Florida governor Ron DeSantis suggested strongly that if elected, he’d pardon former president Donald Trump if the latter were convicted in the various cases pending or looming against him now. And the governor floated a radical proposal for criminal justice reform in politically tinged cases.
Mr. DeSantis, a Republican presidential candidate, cited during an interview on July 28 with Megyn Kelly a historic pardon while resisting an explicit commitment to do the same for Trump.
“Given your views on the weaponization of government,” Ms. Kelly asked after DeSantis had expanded on that, “would you commit to pardoning him on any federal charges against him?”
“What I’ve said is very simple. I’m going to do what’s right for the country,” Mr. DeSantis told the former Fox News and NBC host on her show on YouTube, which has over 1.3 million subscribers, and Sirius XM radio. “I don’t think it would be good for the country to have an almost 80-year-old former president go to prison.”
“Is that a yes?” Ms. Kelly bored in.
“It doesn’t seem like it would be a good thing,” Mr. DeSantis continued about sending a former president to prison. He cited President Gerald Ford’s pardon of former president Richard Nixon after his resignation in the Watergate scandal in 1974.
“You know, Ford pardoned Nixon and took some heat for it,” Mr. DeSantis said before steering the conversation back to his candidacy against Trump for the Republican presidential nomination.
“But at the end of the day, it’s like, do we want to move forward as a country? Or do we want to be mired in these past controversies?
“I think the public wants a fresh start. I think they want somebody that’s going to focus on their issues. We’ve had a lot that’s happened over the last five or six years. I get that. But going forward, we’ve got all these issues that we’ve got to deal with.
“I’ve also said this, on ending weaponization, we will wield the pardon power if normal Americans have been targeted unfairly. I’m going to look to see, okay, was there a separate standard of justice applied?
“As soon as the election is over, we want people to apply who may have been treated dissimilarly, and then you can go and do that appropriately.
“And then the flip side of that is, people that are connected to the swamp are going to be held accountable. They are not going to get a lower standard of justice.”

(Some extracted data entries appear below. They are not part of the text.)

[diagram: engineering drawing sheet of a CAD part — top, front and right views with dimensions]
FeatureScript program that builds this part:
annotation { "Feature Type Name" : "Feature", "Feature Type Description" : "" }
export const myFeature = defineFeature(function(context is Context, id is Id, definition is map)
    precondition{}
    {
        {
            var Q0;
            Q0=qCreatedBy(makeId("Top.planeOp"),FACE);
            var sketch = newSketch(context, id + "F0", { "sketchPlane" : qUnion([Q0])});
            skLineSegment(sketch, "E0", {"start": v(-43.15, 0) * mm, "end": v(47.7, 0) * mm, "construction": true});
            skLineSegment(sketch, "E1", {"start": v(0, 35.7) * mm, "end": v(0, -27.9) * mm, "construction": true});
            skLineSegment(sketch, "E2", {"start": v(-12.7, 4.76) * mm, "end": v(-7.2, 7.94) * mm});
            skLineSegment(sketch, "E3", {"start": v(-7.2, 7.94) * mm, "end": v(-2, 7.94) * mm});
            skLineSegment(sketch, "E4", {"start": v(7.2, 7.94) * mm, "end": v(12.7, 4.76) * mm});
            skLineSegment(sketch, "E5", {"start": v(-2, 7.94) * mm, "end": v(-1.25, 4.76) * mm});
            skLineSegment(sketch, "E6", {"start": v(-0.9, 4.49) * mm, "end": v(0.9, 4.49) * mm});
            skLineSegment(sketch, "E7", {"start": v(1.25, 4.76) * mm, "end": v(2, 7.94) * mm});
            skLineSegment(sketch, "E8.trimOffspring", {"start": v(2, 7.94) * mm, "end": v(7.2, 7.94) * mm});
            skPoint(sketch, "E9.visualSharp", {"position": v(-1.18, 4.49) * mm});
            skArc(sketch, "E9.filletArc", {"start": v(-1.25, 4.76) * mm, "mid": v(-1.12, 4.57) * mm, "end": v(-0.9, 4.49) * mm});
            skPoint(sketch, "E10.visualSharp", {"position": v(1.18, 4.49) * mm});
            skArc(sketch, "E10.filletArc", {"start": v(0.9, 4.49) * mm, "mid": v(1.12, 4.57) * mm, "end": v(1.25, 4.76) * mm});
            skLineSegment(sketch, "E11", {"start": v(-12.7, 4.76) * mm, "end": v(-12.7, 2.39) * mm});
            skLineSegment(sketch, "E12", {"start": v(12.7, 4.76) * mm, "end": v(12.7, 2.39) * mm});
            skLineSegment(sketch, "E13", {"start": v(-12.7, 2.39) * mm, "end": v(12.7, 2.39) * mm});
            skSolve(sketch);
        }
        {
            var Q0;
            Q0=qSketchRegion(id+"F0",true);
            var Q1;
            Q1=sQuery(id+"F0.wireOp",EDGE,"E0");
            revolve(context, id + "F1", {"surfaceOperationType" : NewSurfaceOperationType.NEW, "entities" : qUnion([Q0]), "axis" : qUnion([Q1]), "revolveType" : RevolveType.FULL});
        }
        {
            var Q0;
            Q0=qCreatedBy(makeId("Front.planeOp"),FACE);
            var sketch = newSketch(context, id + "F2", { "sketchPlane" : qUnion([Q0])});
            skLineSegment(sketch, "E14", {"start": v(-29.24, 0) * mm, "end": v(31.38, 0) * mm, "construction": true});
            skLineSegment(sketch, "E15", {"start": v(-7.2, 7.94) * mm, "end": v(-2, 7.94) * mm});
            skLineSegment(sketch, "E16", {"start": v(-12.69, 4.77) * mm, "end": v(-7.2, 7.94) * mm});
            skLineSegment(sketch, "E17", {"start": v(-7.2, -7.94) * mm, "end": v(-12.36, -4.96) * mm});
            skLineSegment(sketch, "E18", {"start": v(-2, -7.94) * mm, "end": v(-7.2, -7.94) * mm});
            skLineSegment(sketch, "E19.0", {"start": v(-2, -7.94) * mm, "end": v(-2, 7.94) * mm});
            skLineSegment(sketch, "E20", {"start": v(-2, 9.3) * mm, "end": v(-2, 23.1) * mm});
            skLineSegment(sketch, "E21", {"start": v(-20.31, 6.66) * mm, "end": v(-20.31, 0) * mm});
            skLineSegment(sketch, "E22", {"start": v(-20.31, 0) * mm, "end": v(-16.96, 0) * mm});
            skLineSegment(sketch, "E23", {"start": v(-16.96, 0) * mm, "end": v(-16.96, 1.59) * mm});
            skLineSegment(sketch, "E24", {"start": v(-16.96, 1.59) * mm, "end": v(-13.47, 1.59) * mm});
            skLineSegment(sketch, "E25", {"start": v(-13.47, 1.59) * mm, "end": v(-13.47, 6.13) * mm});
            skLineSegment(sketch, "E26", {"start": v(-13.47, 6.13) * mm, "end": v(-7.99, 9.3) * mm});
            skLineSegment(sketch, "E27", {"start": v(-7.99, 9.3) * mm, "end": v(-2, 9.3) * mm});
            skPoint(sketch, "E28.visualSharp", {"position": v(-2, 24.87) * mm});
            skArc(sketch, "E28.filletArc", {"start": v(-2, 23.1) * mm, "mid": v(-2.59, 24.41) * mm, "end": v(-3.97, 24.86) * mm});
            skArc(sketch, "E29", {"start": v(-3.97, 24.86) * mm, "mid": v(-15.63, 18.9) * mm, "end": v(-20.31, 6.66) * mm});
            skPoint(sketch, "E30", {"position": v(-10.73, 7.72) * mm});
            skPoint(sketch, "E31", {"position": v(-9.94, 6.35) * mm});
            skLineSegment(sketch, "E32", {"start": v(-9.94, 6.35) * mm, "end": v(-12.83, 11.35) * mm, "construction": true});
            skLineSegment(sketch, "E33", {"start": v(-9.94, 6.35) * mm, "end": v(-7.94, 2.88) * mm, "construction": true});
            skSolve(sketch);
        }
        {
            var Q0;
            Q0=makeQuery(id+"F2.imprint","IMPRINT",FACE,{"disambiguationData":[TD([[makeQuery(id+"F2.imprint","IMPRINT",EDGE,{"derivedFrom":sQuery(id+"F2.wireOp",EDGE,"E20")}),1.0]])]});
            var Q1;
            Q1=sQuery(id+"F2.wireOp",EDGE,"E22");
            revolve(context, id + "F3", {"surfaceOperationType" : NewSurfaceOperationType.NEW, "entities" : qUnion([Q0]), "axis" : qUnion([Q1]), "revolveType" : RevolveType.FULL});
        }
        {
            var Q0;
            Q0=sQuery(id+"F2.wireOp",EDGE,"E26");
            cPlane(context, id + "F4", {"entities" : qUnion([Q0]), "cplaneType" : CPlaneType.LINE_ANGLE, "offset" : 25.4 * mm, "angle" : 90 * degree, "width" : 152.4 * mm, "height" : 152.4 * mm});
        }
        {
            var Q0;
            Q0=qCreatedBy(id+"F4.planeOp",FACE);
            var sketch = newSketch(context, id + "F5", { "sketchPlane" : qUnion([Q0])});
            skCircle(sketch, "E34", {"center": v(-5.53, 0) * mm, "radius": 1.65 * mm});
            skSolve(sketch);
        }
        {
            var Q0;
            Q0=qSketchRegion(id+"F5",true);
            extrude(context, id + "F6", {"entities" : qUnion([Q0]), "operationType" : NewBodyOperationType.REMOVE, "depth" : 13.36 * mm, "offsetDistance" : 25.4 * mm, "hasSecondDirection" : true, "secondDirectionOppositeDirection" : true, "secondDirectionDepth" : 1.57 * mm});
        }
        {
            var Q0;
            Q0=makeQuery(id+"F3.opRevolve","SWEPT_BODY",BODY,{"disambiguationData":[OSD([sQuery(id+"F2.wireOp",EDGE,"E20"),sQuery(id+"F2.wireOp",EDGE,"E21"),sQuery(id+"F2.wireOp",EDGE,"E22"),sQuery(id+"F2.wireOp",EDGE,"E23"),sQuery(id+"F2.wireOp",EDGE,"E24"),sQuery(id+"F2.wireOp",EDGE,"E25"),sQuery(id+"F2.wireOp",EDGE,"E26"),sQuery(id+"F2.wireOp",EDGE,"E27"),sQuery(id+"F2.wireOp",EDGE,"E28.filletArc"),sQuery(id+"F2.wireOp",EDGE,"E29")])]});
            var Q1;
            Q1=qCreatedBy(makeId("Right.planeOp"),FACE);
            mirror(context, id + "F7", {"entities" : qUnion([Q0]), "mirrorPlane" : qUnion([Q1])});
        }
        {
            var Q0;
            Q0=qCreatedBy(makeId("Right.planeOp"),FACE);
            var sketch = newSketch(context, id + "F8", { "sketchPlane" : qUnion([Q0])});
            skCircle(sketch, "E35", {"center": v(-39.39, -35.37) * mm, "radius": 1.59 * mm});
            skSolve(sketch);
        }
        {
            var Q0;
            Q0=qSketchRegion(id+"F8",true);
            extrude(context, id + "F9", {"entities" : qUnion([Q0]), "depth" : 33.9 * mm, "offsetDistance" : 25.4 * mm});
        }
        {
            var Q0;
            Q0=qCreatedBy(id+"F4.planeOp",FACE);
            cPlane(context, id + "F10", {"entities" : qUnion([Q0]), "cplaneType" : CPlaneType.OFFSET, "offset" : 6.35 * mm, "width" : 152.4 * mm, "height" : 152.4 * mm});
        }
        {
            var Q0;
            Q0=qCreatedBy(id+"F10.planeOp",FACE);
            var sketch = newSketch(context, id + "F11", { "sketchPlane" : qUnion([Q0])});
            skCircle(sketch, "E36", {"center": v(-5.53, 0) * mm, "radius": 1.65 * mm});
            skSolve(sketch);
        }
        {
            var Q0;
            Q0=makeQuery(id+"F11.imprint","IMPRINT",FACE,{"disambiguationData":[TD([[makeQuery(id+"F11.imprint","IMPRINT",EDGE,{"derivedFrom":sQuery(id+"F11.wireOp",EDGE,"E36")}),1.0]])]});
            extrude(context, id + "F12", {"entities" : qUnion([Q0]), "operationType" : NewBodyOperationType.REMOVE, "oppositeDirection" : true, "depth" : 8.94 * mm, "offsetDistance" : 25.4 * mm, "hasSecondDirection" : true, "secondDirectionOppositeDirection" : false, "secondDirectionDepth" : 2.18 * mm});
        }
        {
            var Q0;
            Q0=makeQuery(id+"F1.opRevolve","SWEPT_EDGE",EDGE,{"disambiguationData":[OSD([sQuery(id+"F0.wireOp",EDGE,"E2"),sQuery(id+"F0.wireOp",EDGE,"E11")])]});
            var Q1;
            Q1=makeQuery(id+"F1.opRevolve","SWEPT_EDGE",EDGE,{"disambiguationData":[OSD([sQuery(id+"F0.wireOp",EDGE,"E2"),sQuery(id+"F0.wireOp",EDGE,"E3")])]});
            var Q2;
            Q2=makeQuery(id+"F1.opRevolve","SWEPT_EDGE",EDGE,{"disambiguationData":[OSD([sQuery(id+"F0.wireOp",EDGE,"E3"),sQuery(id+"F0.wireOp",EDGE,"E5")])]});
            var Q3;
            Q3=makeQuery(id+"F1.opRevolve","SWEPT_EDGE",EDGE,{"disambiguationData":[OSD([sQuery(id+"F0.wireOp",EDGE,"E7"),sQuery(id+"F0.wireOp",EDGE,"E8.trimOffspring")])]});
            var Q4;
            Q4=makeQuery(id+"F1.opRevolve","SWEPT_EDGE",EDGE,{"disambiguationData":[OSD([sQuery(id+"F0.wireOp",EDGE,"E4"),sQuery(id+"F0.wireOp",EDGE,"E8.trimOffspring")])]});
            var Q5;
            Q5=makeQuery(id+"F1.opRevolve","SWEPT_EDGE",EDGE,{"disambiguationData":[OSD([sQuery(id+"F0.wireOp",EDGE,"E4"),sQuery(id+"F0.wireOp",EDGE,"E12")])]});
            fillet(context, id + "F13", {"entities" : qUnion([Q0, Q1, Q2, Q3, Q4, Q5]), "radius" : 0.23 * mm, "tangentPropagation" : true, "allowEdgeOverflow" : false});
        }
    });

“You said Trump should have done more on January 6. Like what?” Kelly asked.
“I think it’s been well documented, his conduct when it first started, how he sat there. You know, he obviously could have leaned in harder. I mean, even his own kids were texting, saying, you know, he needs to do more.
“Is that criminal, though? I mean, that’s the thing when you talk about a grand jury and a potential criminal indictment. You can identify flawed conduct, you can criticize his conduct, but you have to find a statute that was violated,” the former federal prosecutor told Ms. Kelly.

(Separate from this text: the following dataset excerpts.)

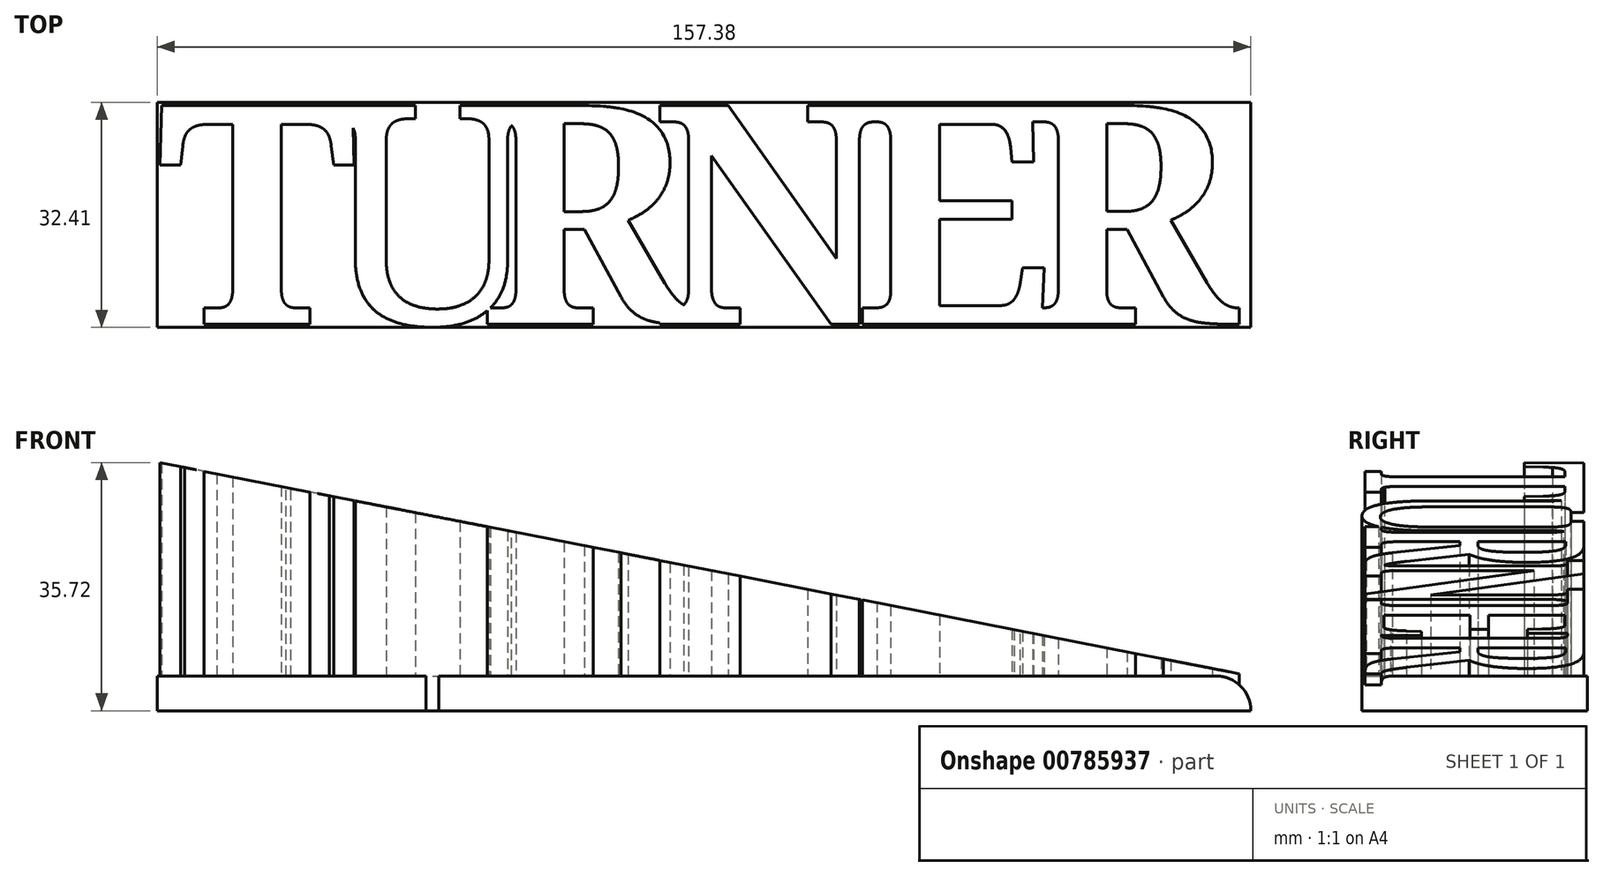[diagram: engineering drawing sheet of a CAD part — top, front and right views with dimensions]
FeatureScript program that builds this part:
annotation { "Feature Type Name" : "Feature", "Feature Type Description" : "" }
export const myFeature = defineFeature(function(context is Context, id is Id, definition is map)
    precondition{}
    {
        {
            var Q0;
            Q0=qCreatedBy(makeId("Top.planeOp"),FACE);
            var sketch = newSketch(context, id + "F0", { "sketchPlane" : qUnion([Q0])});
            skCircle(sketch, "E0", {"center": v(0, 0) * mm, "radius": 77 * mm, "construction": true});
            skText(sketch, "E1", { "text": "T", "fontName": "NotoSerif-Bold.ttf"});
            skText(sketch, "E2", { "text": "U", "fontName": "NotoSerif-Regular.ttf"});
            skText(sketch, "E3", { "text": "R", "fontName": "NotoSerif-Bold.ttf"});
            skText(sketch, "E4", { "text": "N", "fontName": "NotoSerif-Bold.ttf"});
            skText(sketch, "E5", { "text": "E", "fontName": "NotoSerif-Bold.ttf"});
            skText(sketch, "E6", { "text": "R", "fontName": "NotoSerif-Bold.ttf"});
            const initialGuessF0  = {"E1": [-0.07837, -0.01588, 1, 0, 0.03175], "E2": [-0.05468, -0.01588, 1, 0, 0.03175], "E3": [-0.03206, -0.01588, 1, 0, 0.03175], "E4": [-0.0072, -0.01588, 1, 0, 0.03175], "E5": [0.02189, -0.01587, 1, 0, 0.03175], "E6": [0.046, -0.01587, 1, 0, 0.03175]};
            skSetInitialGuess(sketch, initialGuessF0);
            skSolve(sketch);
        }
        {
            var Q0;
            Q0 = qSketchRegion(id + "F0", true);
            extrude(context, id + "F1", {"entities" : qUnion([Q0]), "depth" : 38.1 * mm, "offsetDistance" : 25 * mm});
        }
        {
            var Q0;
            Q0=qCreatedBy(makeId("Top.planeOp"),FACE);
            var sketch = newSketch(context, id + "F2", { "sketchPlane" : qUnion([Q0])});
            skLineSegment(sketch, "E7.bottom", {"start": v(-78.34, 16.1) * mm, "end": v(79.04, 16.1) * mm});
            skLineSegment(sketch, "E7.top", {"start": v(-78.34, -16.3) * mm, "end": v(79.04, -16.3) * mm});
            skLineSegment(sketch, "E7.left", {"start": v(-78.34, 16.1) * mm, "end": v(-78.34, -16.3) * mm});
            skLineSegment(sketch, "E7.right", {"start": v(79.04, 16.1) * mm, "end": v(79.04, -16.3) * mm});
            skSolve(sketch);
        }
        {
            var Q0;
            Q0 = qSketchRegion(id + "F2", true);
            extrude(context, id + "F3", {"entities" : qUnion([Q0]), "operationType" : NewBodyOperationType.ADD, "depth" : 5 * mm, "offsetDistance" : 25 * mm});
        }
        {
            var Q0;
            {var subQ2=sQuery(id+"F2.wireOp",EDGE,"E7.top");var subQ4=sQuery(id+"F0.wireOp",EDGE,"E2.sketch_text.stroke-45");Q0=makeQuery(id+"F3.boolean.opBoolean","SPLIT",FACE,{"disambiguationData":[TD([makeQuery(id+"F1.opExtrude","SWEPT_FACE",FACE,{"disambiguationData":[OSD([subQ4])]})])],"derivedFrom":makeQuery(id+"F3.opExtrude","SWEPT_FACE",FACE,{"disambiguationData":[OSD([subQ2])]})});}
            var sketch = newSketch(context, id + "F4", { "sketchPlane" : qUnion([Q0])});
            skPoint(sketch, "E8", {"position": v(79.04, 5) * mm});
            skLineSegment(sketch, "E9", {"start": v(79.04, 5) * mm, "end": v(-100.52, 40.14) * mm});
            skLineSegment(sketch, "E10", {"start": v(-100.52, 40.14) * mm, "end": v(79.04, 40.14) * mm});
            skLineSegment(sketch, "E11", {"start": v(79.04, 40.14) * mm, "end": v(79.04, 5) * mm});
            skSolve(sketch);
        }
        {
            var Q0;
            Q0 = qSketchRegion(id + "F4", true);
            extrude(context, id + "F5", {"entities" : qUnion([Q0]), "operationType" : NewBodyOperationType.REMOVE, "endBound" : BoundingType.SYMMETRIC, "oppositeDirection" : true, "depth" : 95.2 * mm, "offsetDistance" : 25 * mm});
        }
        {
            var Q0;
            Q0=makeQuery(id+"F3.opExtrude","CAP_EDGE",EDGE,{"disambiguationData":[OSD([sQuery(id+"F2.wireOp",EDGE,"E7.right")])],"isStart":false});
            fillet(context, id + "F6", {"entities" : qUnion([Q0]), "radius" : 5 * mm, "tangentPropagation" : true, "allowEdgeOverflow" : false});
        }
    });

He criticized Attorney General Merrick Garland for stretching the law to target the former president.
“They may be taking statutes from the Reconstruction era that were about making sure that freed slaves had civil rights, and they may apply that on Trump?”

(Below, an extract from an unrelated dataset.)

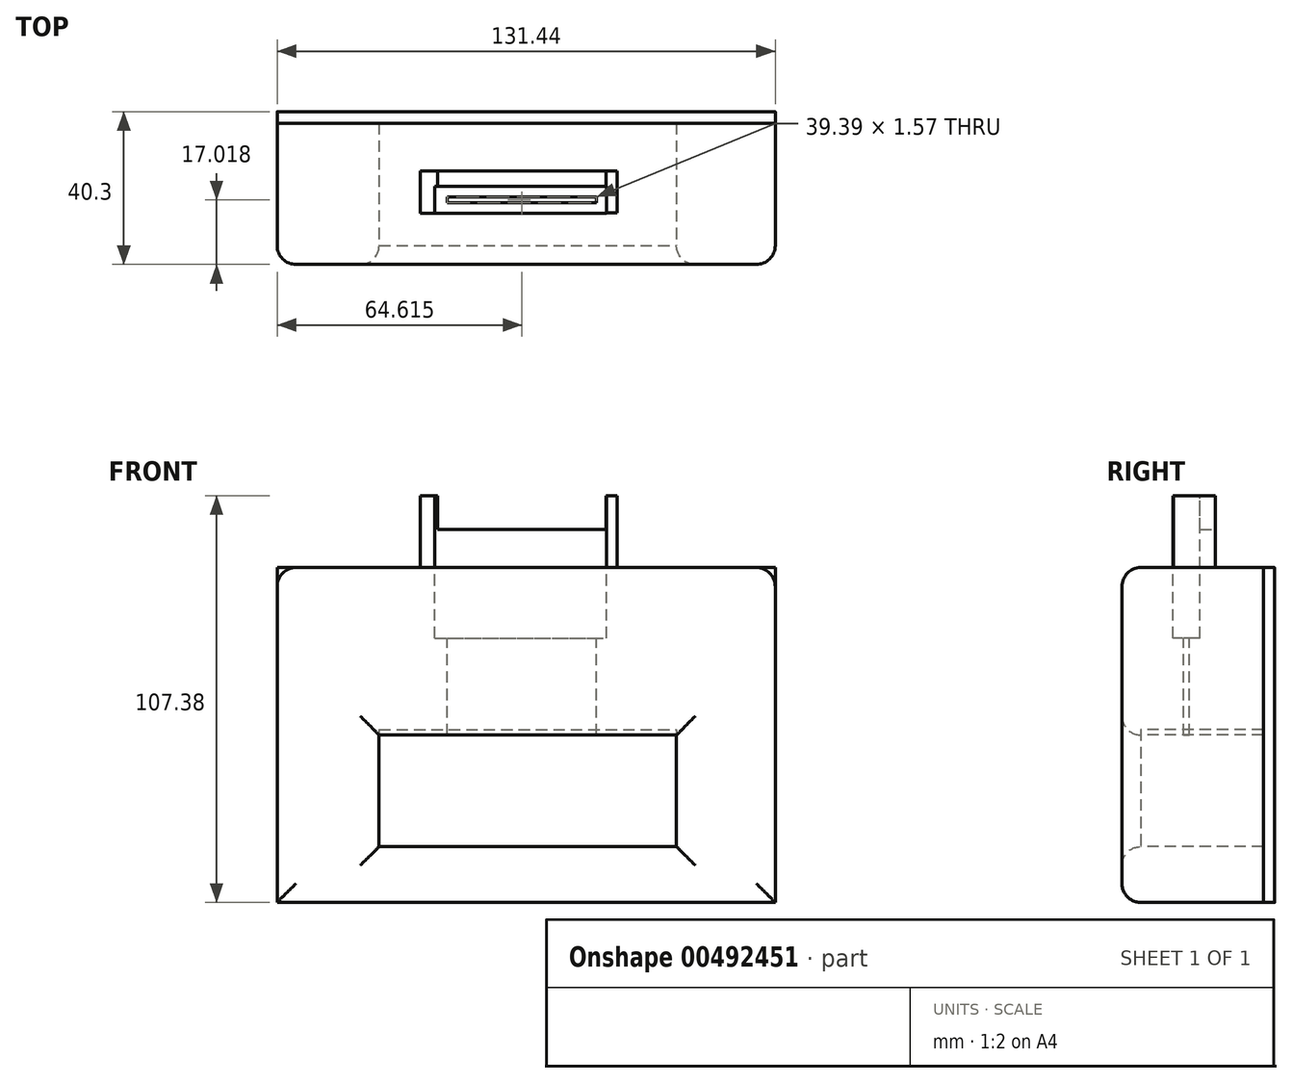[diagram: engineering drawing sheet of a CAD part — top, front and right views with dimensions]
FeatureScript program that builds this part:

Political differences should not be a barrier to prosecution, he said. “You could be a Republican administration. It doesn’t mean you can’t prosecute a Democrat and vice versa.”
With a bank robbery, he said, a law was clearly violated, and the state sets out to prove it to hold the defendant accountable.
“To take a statute like conspiracy against rights, and trying to shoehorn in his conduct on Jan. 6, that is what’s going to cause people to say, ‘Wait a minute.’ “
With the justice system’s apparent “weaponization” against political opponents, Mr. DeSantis said how he’d solve a glaring problem.
“In [the District of Columbia] there’s a big problem that we have in terms of being able to get fair trials, if you are part of the swamp. When [Special Prosecutor John] Durham went after that guy, he got acquitted. He had him dead to rights, but he got acquitted in front of a D.C. jury.”
Mr. DeSantis alluded to the acquittal by a Washington jury in May 2022 of Michael Sussmann, a former Hillary Clinton campaign lawyer charged with lying to the FBI when he passed along a tip to them about Mr. Trump’s Russia ties in 2016.
“If you’re not part of the swamp, man, they will go and nail you to the wall for jaywalking.
“One of the things I want to do and work with Congress [on] is to give Americans the right to remove a case, if they’re charged in D.C., federally remove it to their home judicial district, because I think you’d get a fair jury pool.
“That’s a 95 percent very liberal jury pool. And in a politically charged case, I don’t think that’s going to be fair. And that’s an imbalance that we have, where the swamp protects its own.
“So people are effectively immune, because they can get acquitted in front of that jury. But then if you’re challenging the swamp, man, they will nail you to the wall.”